Every Forward Thinker needs a place to develop a sense of scientific exploration and investigation. For the young James Alfred Ewing, that place was the family attic in Dundee.

“In a family whose chief interests were clerical and literary I was a ‘sport’ who took his pleasure in machines and experiments. My scanty pocket-money was spent on tools and chemicals,” he wrote in An Engineer’s Outlook, published in 1933. These were used for experiments at the top of the house, some of which resulted in “hair-raising and hair-singeing explosions”.

He was perhaps a little too forward thinking for the family cat, who he said “found herself an unwilling instrument of electrification and partner in various shocking experiences”.

Such cruel experimentation would be completely unacceptable today, but the early forays into trial and error provided a rich basis for a subsequent career spanning everything from magnets and seismography to decryption and education.

“Little science was then taught at school, and that little so badly that a boy whose bent was scientific found means to learn for his own pleasure what otherwise would have been a task,” he wrote. “It was in this irregular fashion that I began to explore the pleasant borderland of physics and engineering where I have roamed happily for many years.”

Seismic change

Born in 1855 to a minister of the Free Church of Scotland, the eventual Sir James was awarded the first engineering scholarship to study at the University of Edinburgh. After he graduated, he worked as an assistant to Professor Fleeming Jenkin and Sir William Thomson in their work on submarine telegraphy, taking part in the laying of cables to Brazil and Montevideo.

In 1878 he went to Japan to become professor of mechanical engineering at the Tokyo Imperial University, where he worked on seismology using instruments he had designed himself for absolute measurement of earthquakes. He also began his studies on the molecular theory of magnetism.

In 1883 he became professor of engineering at University College, Dundee, and then in 1890 became professor of mechanism and applied mathematics at Cambridge, where he was heavily involved in the formation of the engineering ‘tripos’.

In 1903, the Admiralty sought his advice on their new scheme of naval education, and he was later appointed director of the programme. He also became a member of the explosives committee and of the Ordnance Research Board, and was instrumental in establishing, developing and heading the Room 40 Admiralty office after the start of the First World War, which was predominantly responsible for decrypting intercepted German naval messages.

In 1917 the group deciphered the ‘Zimmerman telegram,’ which was thought to be about a German plot to assist Mexico in taking US territory. Ewing earned nicknames such as ‘the cipher king’ and ‘eavesdropper Ewing,’ according to the IMechE archive.

Magnetic presence

Sir James was the author of many papers, especially on magnetism.
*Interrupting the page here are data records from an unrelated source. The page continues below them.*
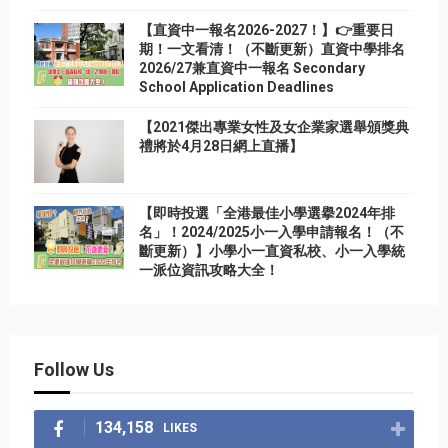
【直資中一報名2026-2027！】👉重要日
期！一文看清！（不斷更新）直資中學排名
2026/27兼直資中一報名 Secondary
School Application Deadlines
【2021傑出專業女性及女企業家選舉頒獎典
禮將於4月28日網上直播】
【即時投選「全港最佳小學選擧2024年排
名」！2024/2025小一入學申請報名！（不
斷更新）】小學小一直資私校、小一入學統
一派位資訊攻略大全！
Follow Us
134,158
LIKES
He coined the term hysteresis, in which there is a lag between input and output in a system, such as magnetic induction lagging behind the magnetising force.

In 1916, he was appointed principal and vice-chancellor of the University of Edinburgh. He retired in 1929 and lived in Cambridge, where he focused on the Low Temperature Research Station.

A member of the IMechE since 1891, he became honorary fellow in 1933, two years before his death. The James Alfred Ewing medal is named after him, and is presented by the Institution of Civil Engineers for special meritorious contributions to the science of engineering.

Thanks in part to Sir James’s lifelong dedication to engineering and academia, today’s Forward Thinkers – and their cats – can enjoy a much more straightforward path through engineering education.